Enunciado. Transcreva sem alterações as linhas que começam na que contém "phylum: Tracheophyta" e terminam na que contém "scientific name: Aesculus hippocastanum", incluindo as duas.

Linhas fornecidas.
↓↓↓
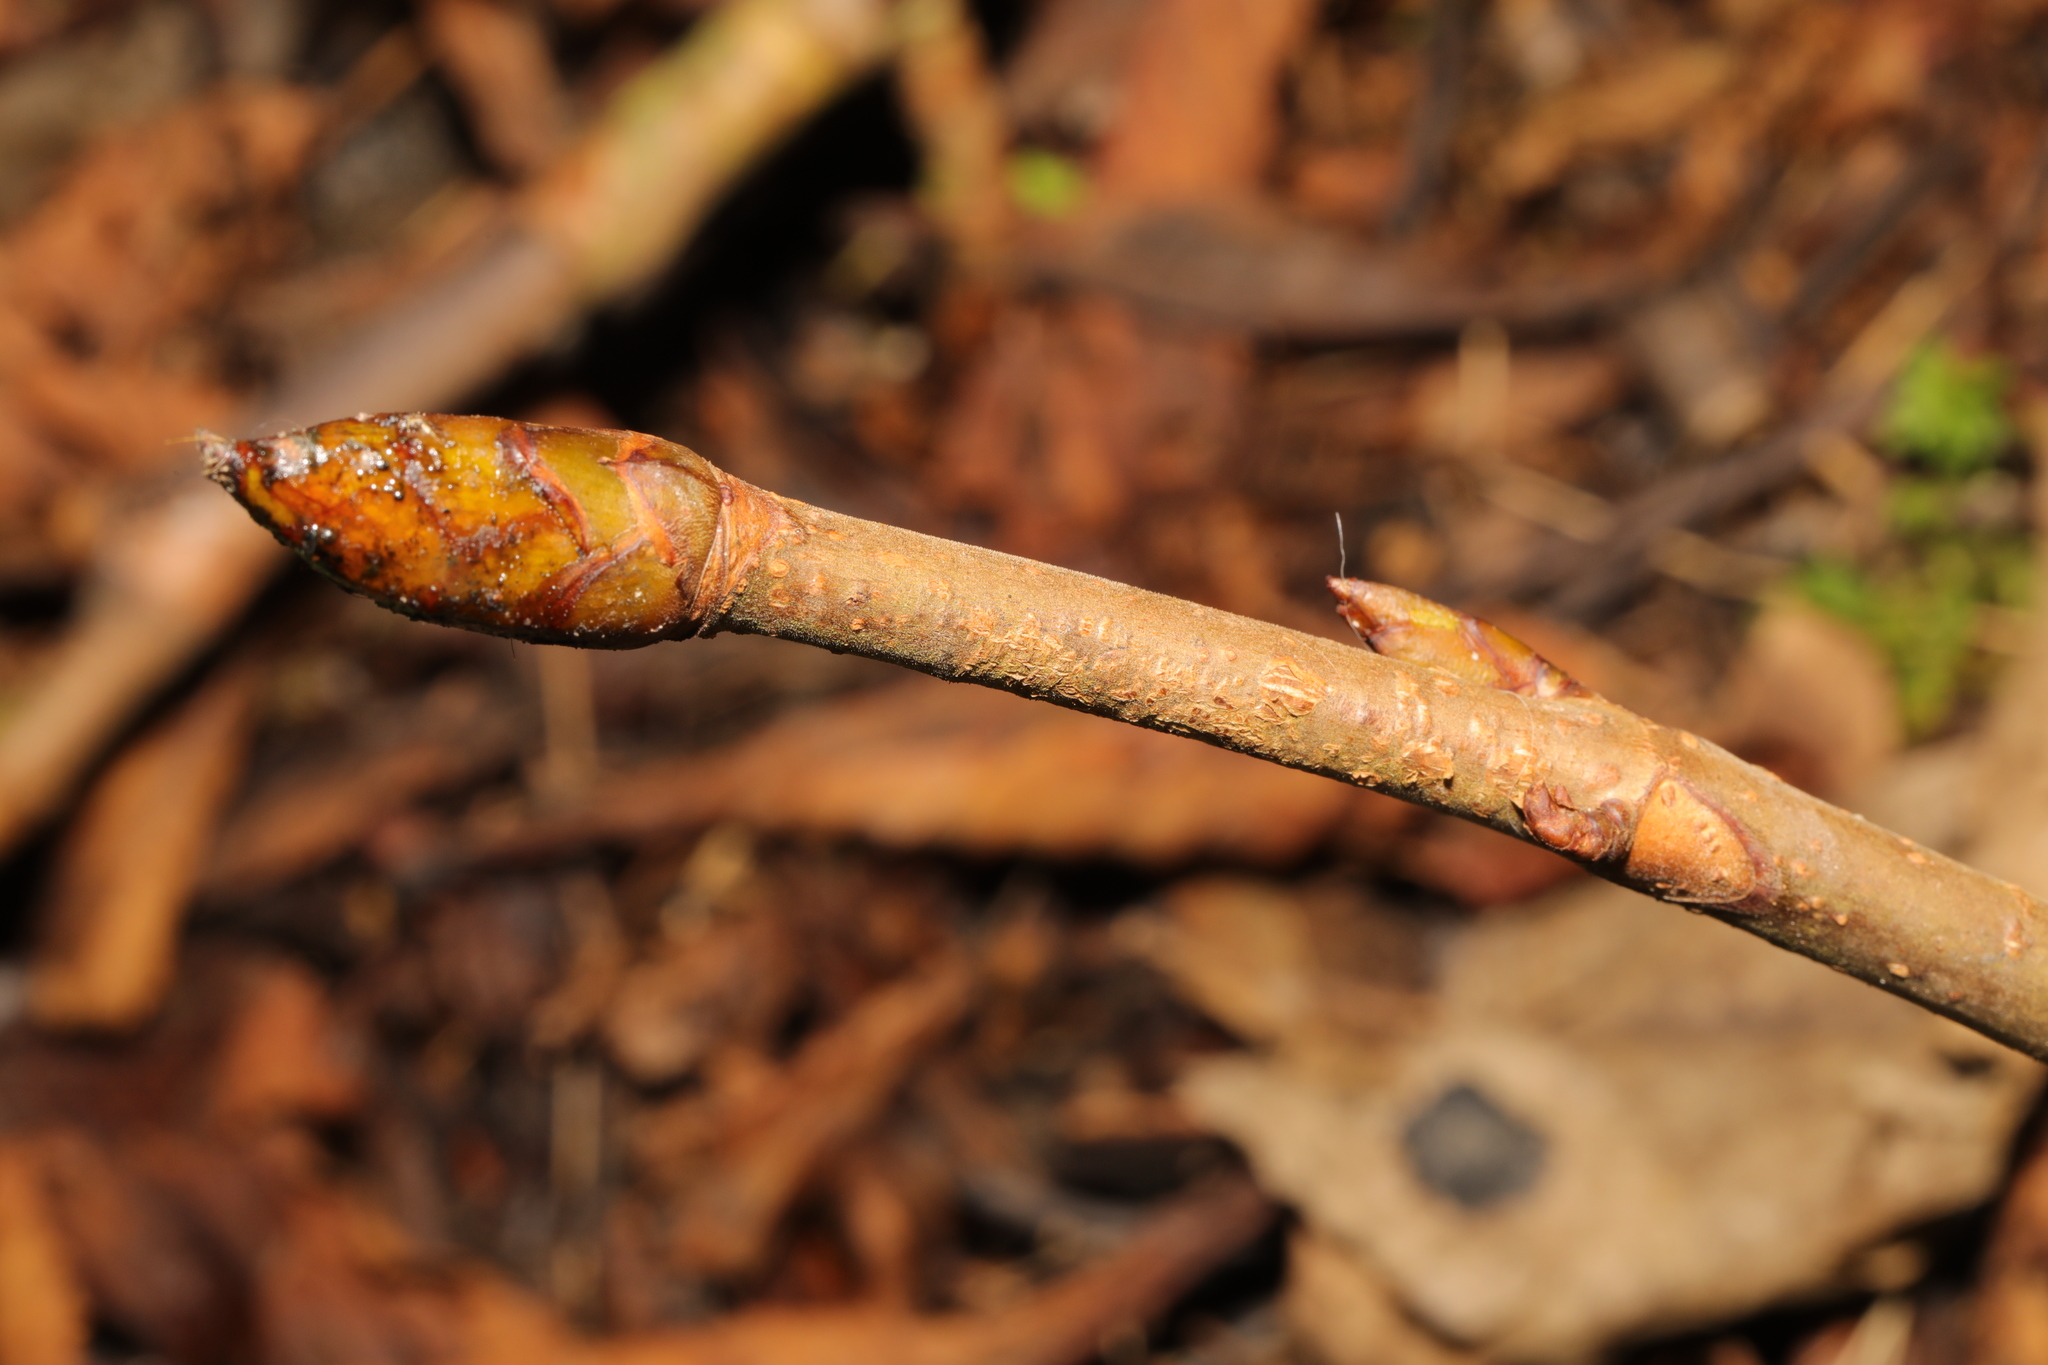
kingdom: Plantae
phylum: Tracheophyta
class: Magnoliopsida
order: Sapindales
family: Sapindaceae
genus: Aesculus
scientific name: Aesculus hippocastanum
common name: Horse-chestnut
↑↑↑
↓↓↓
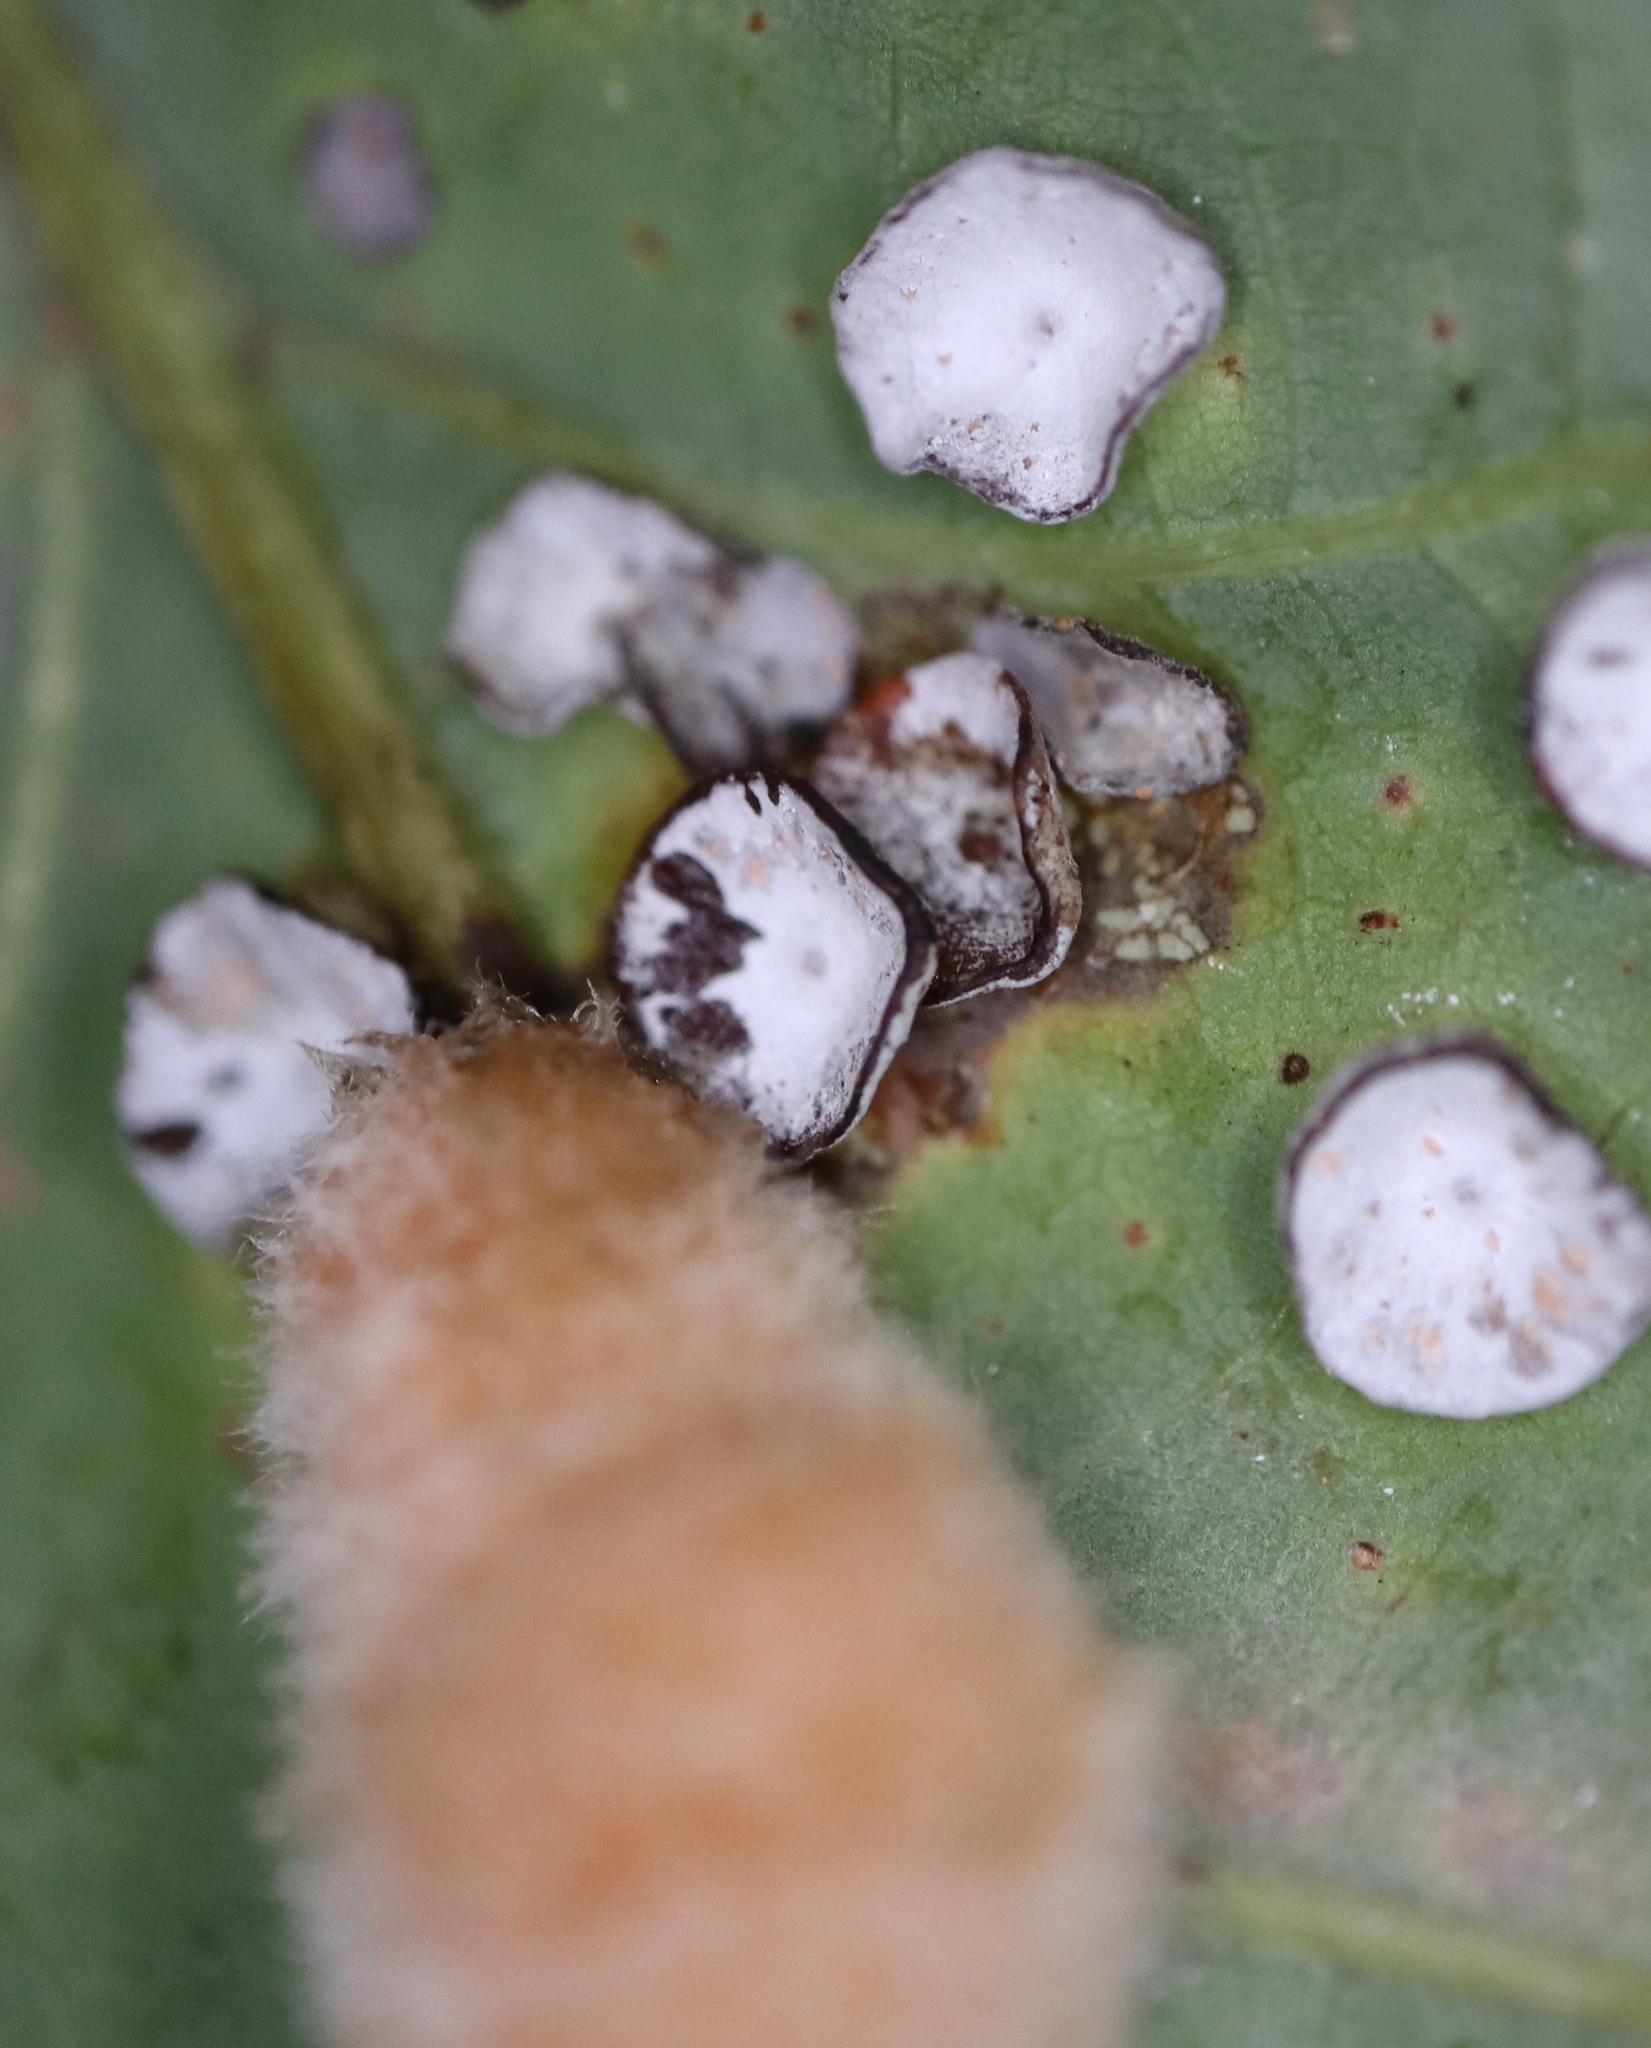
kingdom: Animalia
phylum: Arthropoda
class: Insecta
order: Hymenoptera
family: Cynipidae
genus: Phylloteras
↑↑↑
↓↓↓
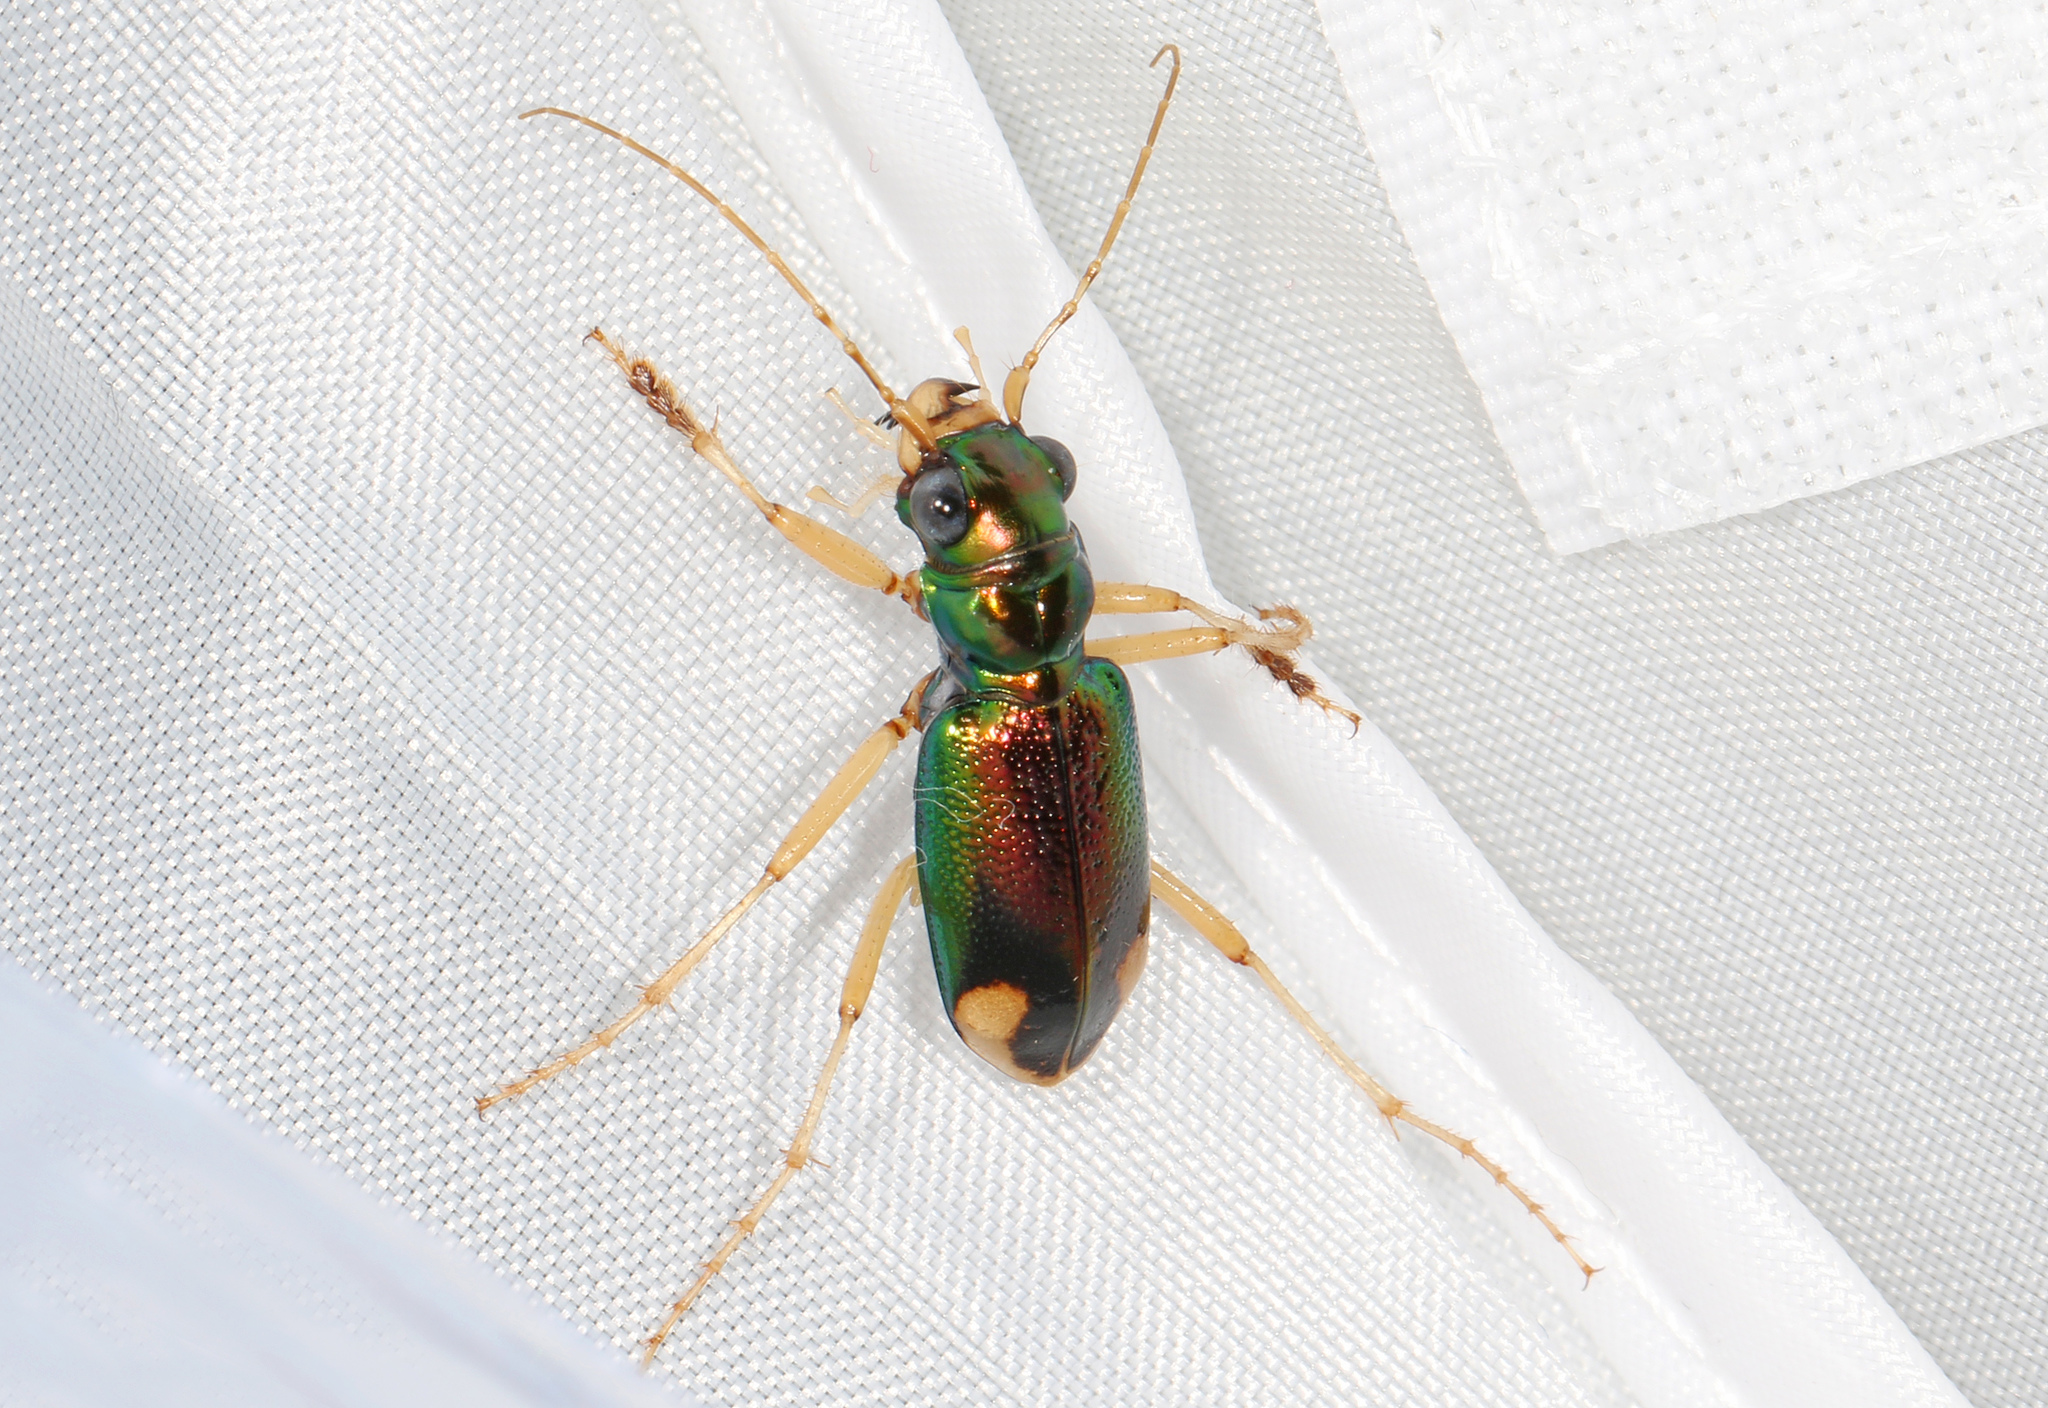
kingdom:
↑↑↑
Solução.
phylum: Tracheophyta
class: Magnoliopsida
order: Sapindales
family: Sapindaceae
genus: Aesculus
scientific name: Aesculus hippocastanum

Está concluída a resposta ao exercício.